Set \(x_{\theta _i-\gamma _j}=[x_{-\gamma _j},x_{\theta _i}],\,j=1,2\). Recall that, by [KW04, Theorem 2.1 (e)], if \(u\in {\mathfrak {g}}_{-1/2}\) and \(a\in {\mathfrak {g}}^\natural \), then

$$\begin{aligned}{}[J^{\{a\}}_{(-1)}, G^{\{u\}}_{(0)}]=G^{\{[a,u]\}}_{(-1)}. \end{aligned}$$

(6.18)

Lemma 6.6

If \({\mathfrak {g}}\ne spo(2|3)\), \(N\in {\mathbb {Z}}_{\ge 1}\) and \(M\in {\mathbb {Z}}_{\ge 2}\), then, for \(i\in S\) we have

$$\begin{aligned}&[G_{(0)}^{\{x_{-\gamma _j}\}},(J_{(-1)}^{\{x_{\theta _i}\}})^N] =-N(J_{(-1)}^{\{x_{\theta _i}\}})^{N-1}G_{(-1)}^{\{x_{\theta _i-\gamma _j}\}},\quad j=1,2. \end{aligned}$$

(6.19)

$$\begin{aligned}&(G^{\{x_{-\gamma _1}\}})_{(0)} (G^{\{x_{-\gamma _2}\}})_{(0)}(J^{\{x_{\theta _i}\}}_{(-1)})^{M}\textbf{1}\nonumber \\&\quad =M\left( (M-1)(J^{\{x_{\theta _i}\}}_{(-1)})^{M-2}(G^{\{x_{\theta _i-\gamma _1}\}})_{(-1)} (G^{\{x_{\theta _i-\gamma _2}\}})_{(-1)}\textbf{1}\right. \nonumber \\&\qquad -\left. (J^{\{x_{\theta _i}\}}_{(-1)})^{M-1}(G^{\{x_{-\gamma _1}\}})_{(0)}(G^{\{x_{\theta _i-\gamma _2}\}})\right) . \end{aligned}$$

(6.20)
━━━━
Exercise instructions:
1. Answer these questions about the Lemma 6.6 excerpt, one line each:
(a) Which reference and result are cited for the bracket relation labeled (6.18)?
(b) Which algebra does Lemma 6.6 exclude for 𝔤?
(c) What is the lower bound on M in Lemma 6.6?
2. Write the next part of the Lemma 6.6 excerpt, starting after equation (6.20).

Collected material:
━━━━
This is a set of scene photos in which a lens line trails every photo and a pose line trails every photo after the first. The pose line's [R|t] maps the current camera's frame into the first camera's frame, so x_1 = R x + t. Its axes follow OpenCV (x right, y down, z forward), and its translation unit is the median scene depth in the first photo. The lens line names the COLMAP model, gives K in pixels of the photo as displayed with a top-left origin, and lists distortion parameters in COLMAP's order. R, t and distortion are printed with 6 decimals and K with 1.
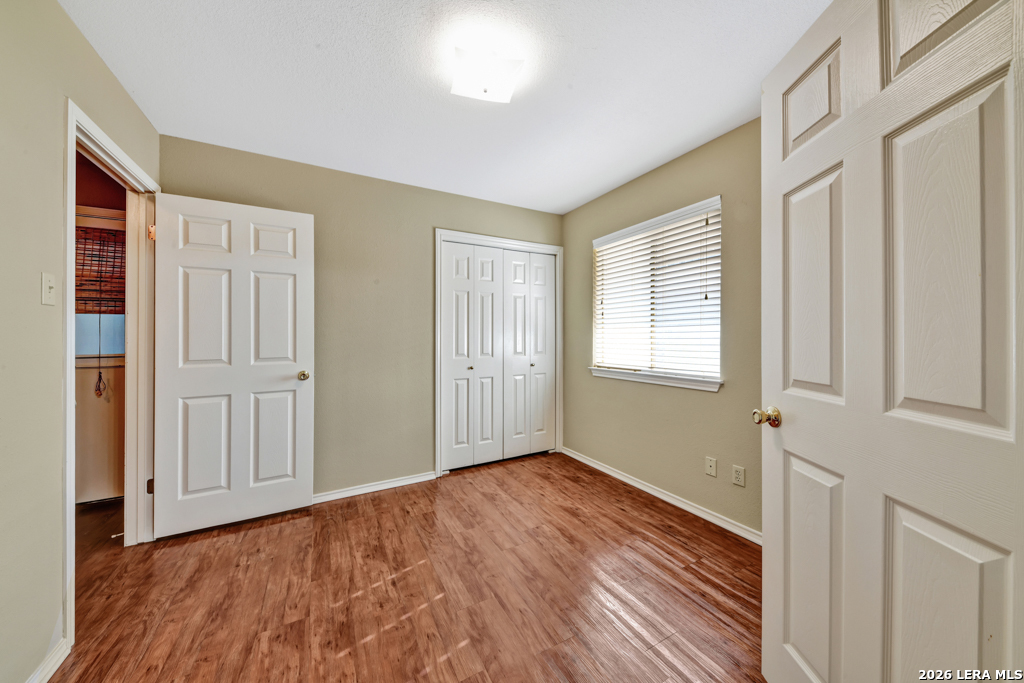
━━━━
Expected results:
1.
(a) [KW04, Theorem 2.1 (e)]
(b) spo(2|3)
(c) M must be an integer greater than or equal to 2.

2.
Proof

We prove (6.19) by induction on N, with base \(N=1\) given by (6.18). If \(N>1\) we have

$$\begin{aligned}&[G_{(0)}^{\{x_{-\gamma _j}\}},(J_{(-1)}^{\{x_{\theta _i}\}})^N]=[G_{(0)}^{\{x_{-\gamma _j}\}}, (J_{(-1)}^{\{x_{\theta _i}\}})^{N-1}](J_{(-1)}^{\{x_{\theta _i}\}})+ (J_{(-1)}^{\{x_{\theta _i}\}})^{N-1}[G_{(0)}^{\{x_{-\gamma _j}\}},(J_{(-1)}^{\{x_{\theta _i}\}})]\\&\quad =(1-N)(J_{(-1)}^{\{x_{\theta _i}\}})^{N-2}G_{(-1)}^{\{x_{\theta _i-\gamma _j}\}} (J_{(-1)}^{\{x_{\theta _i}\}})-(J_{(-1)}^{\{x_{\theta _i}\}})^{N-1}G_{(-1)}^{\{x_{\theta _i-\gamma _j}\}}\\&\quad =-N(J_{(-1)}^{\{x_{\theta _i}\}})^{N-1}G_{(-1)}^{\{x_{\theta _i-\gamma _j}\}}. \end{aligned}$$

In the final equality we have used that \(2\theta _i-\gamma _j\notin \Delta \) for \({\mathfrak {g}}\ne spo(2|3)\).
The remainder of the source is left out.